Texto mostrado:

• • • • • • •

Todo esto por lo que respecta a la prehistoria del petróleo, es decir, las fases previas a las crisis de los años setenta. Hay que decir que ya a partir de la primera guerra mundial, la cuestión del agotamiento inminente del petróleo inquietó periódicamente los intereses industriales norteamericanos. En los años setenta esta inquietud se superó progresivamente, ya que las dos crisis petroleras de 1973 y 1979 obligaron a las compañías a diversificar y ampliar sus prospecciones e hizo que los estados se plantearan políticas de ahorro. El crecimiento productivo de Méjico o la URSS, la explotación del petróleo del Mar de Norte, la búsqueda de otras fuentes de energía, la inversión en tecnología extractiva, fueron factores que descargaron parcialmente el peso de la dependencia con respecto al petróleo-OPEP.
En los años ochenta, dentro del marco de la Agencia Internacional de la Energía, los países occidentales se comprometieron a crear las llamadas «reservas estratégicas» de crudo, reservas que podían servir para mantenerse en los período de crisis de abastecimiento. En 1985 se había producido una caída de los precios del crudo, y fue a partir de entonces que los países de Europa reiniciaron un despegue económico y abandonaron paulatinamente sus políticas de contención energética.
A partir de aquella época la OPEP conseguiría una cierta estabilidad del precio del crudo, que duraría hasta finales de los años noventa. Esta estabilidad no fue rota por la guerra del Golfo [3], no obstante, los años noventa traerían un periodo de sanciones a la exportación para países como Irak, Libia o Sudán. Es un lugar común afirmar que la guerra lanzada contra Irak en 1990 fue motivada sobre todo con el fin de sacar la producción petrolera iraquí del mercado internacional, y asegurar de esa forma una especie de enorme «reserva estratégica» para el futuro. No se puede olvidar que con el inicio de esta ofensiva Estados Unidos e Inglaterra se aseguraban un nuevo control estratégico sobre la zona del Golfo.

• • • • • • •

Material proporcionado:
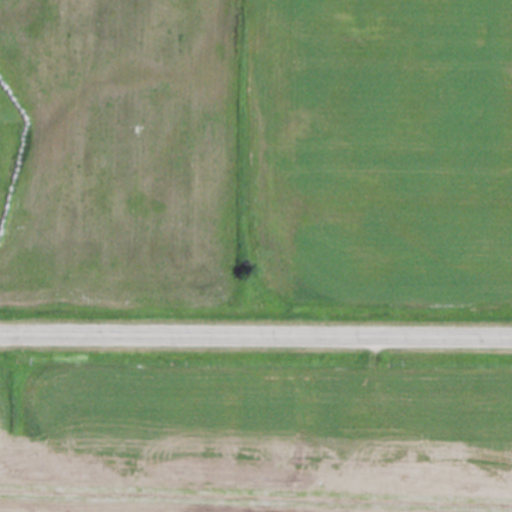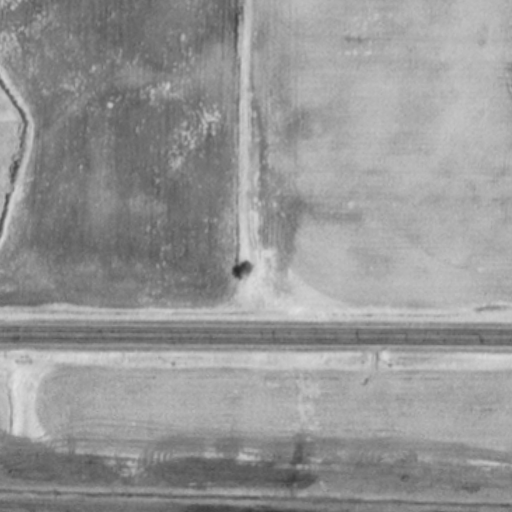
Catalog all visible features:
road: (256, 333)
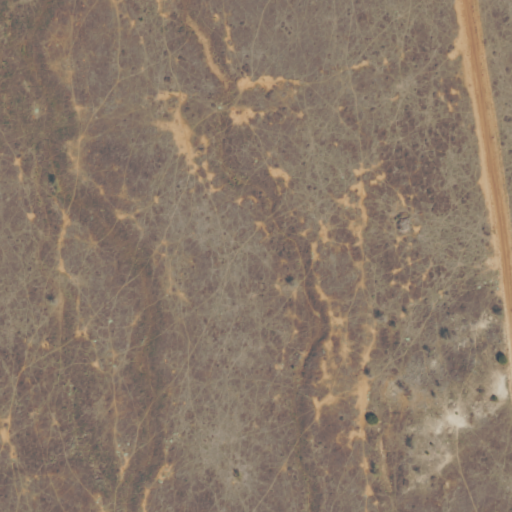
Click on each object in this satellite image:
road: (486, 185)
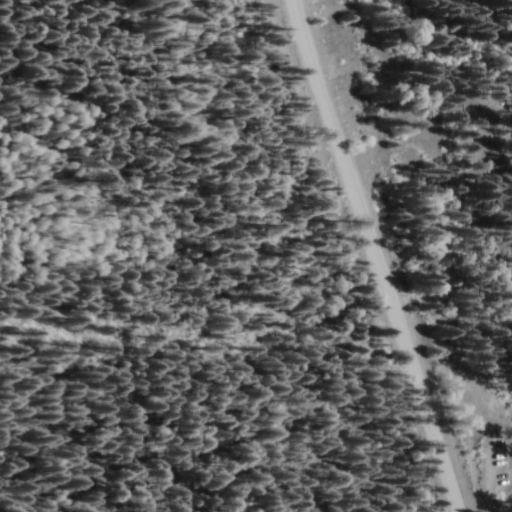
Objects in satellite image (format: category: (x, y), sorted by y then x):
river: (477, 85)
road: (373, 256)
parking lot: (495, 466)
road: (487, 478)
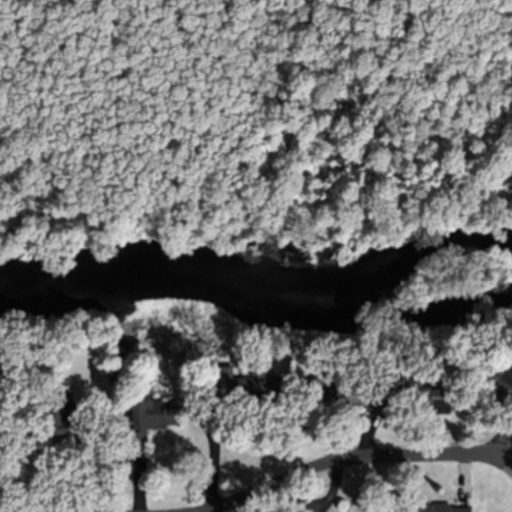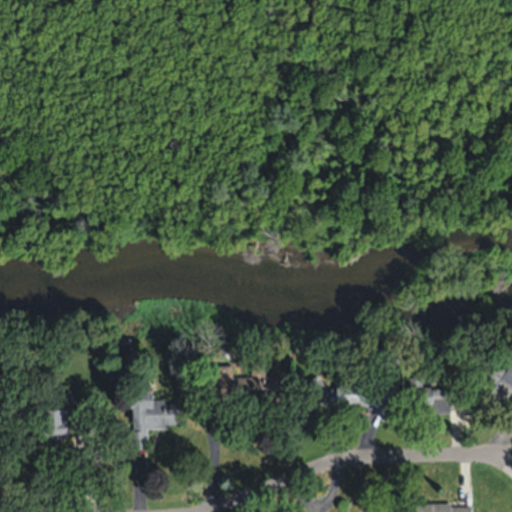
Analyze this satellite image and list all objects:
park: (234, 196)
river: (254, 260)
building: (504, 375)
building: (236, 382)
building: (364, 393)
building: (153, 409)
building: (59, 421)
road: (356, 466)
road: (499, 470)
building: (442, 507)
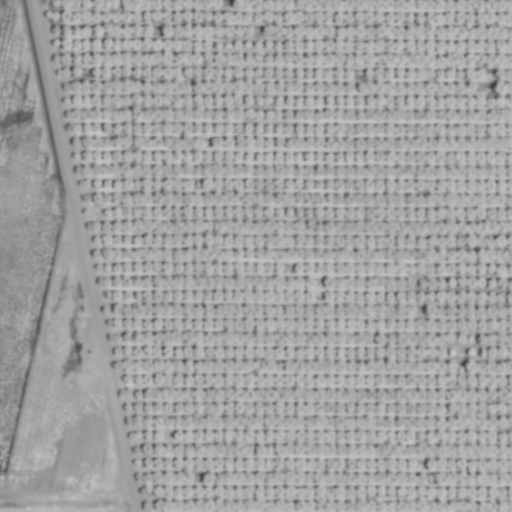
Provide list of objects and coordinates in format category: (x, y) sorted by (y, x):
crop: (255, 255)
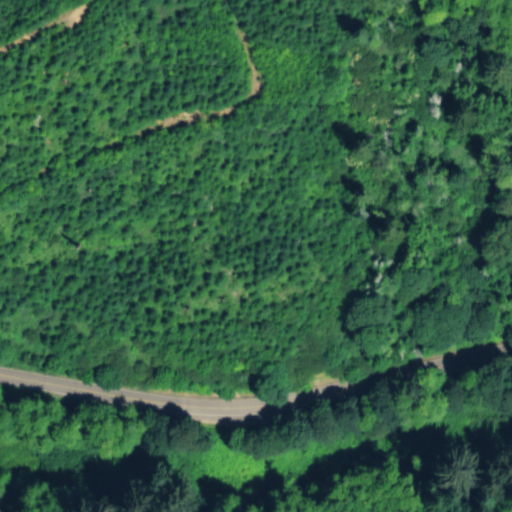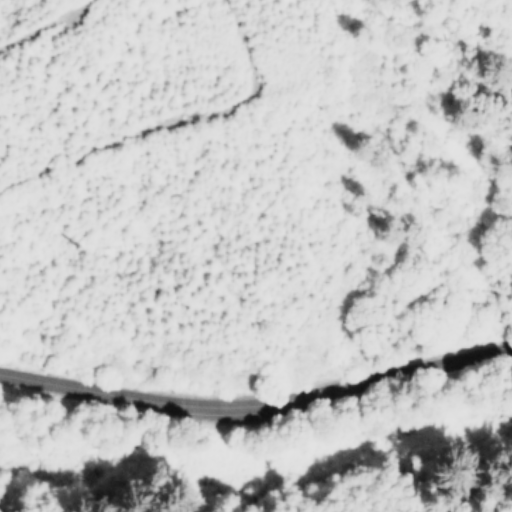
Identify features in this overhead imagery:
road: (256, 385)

• • • • • • •

Objetivos:
1. Responde con datos del texto sobre la historia del petróleo:
(a) ¿En qué años ocurrieron las dos crisis petroleras que menciona?
(b) ¿En qué año se produjo una caída de los precios del crudo?
(c) ¿Qué países sufrieron sanciones a la exportación en los años noventa?
2. Enumera todos los países que nombra el texto sobre la historia del petróleo.
3. Por favor, prosigue el texto sobre la historia del petróleo a partir de donde se detiene.

Respuestas por tarea:
1.
(a) En 1973 y 1979.
(b) En 1985.
(c) Irak, Libia y Sudán.

2. Méjico, la URSS, Irak, Libia, Sudán, Estados Unidos, Inglaterra

3.
Todos estos capítulos nos conducen a la situación actual, después de la invasión de Afganistán y la de Irak, en 2002 y 2003, respectivamente, la pasada guerra en el Líbano y la inquietud creciente por el control de zonas estratégicas como el mar del Caspio, el Africa subsahariana o Venezuela. Si a todo esto añadimos la aparición en escena de gigantes sedientos de combustible como China o India, tenemos todos los ingredientes necesario para abrir un período tenso y dramático, con precios muy elevados del crudo y el anuncio de su inminente escasez.
¿Una geología subversiva?
Hasta aquí no hemos hecho sino mostrar algunos trazos históricos y cronológicos que nos pueden ayudar a delimitar el terreno donde ha surgido el interrogante sobre el agotamiento del petróleo barato. La crisis de escasez que se anuncia hoy podría resultar creíble si se constata que los años sesenta del pasado siglo marcaron la época de mayores descubrimientos de yacimientos, época desde la cual asistimos a un lento pero firme declive en el ritmo de los descubrimientos.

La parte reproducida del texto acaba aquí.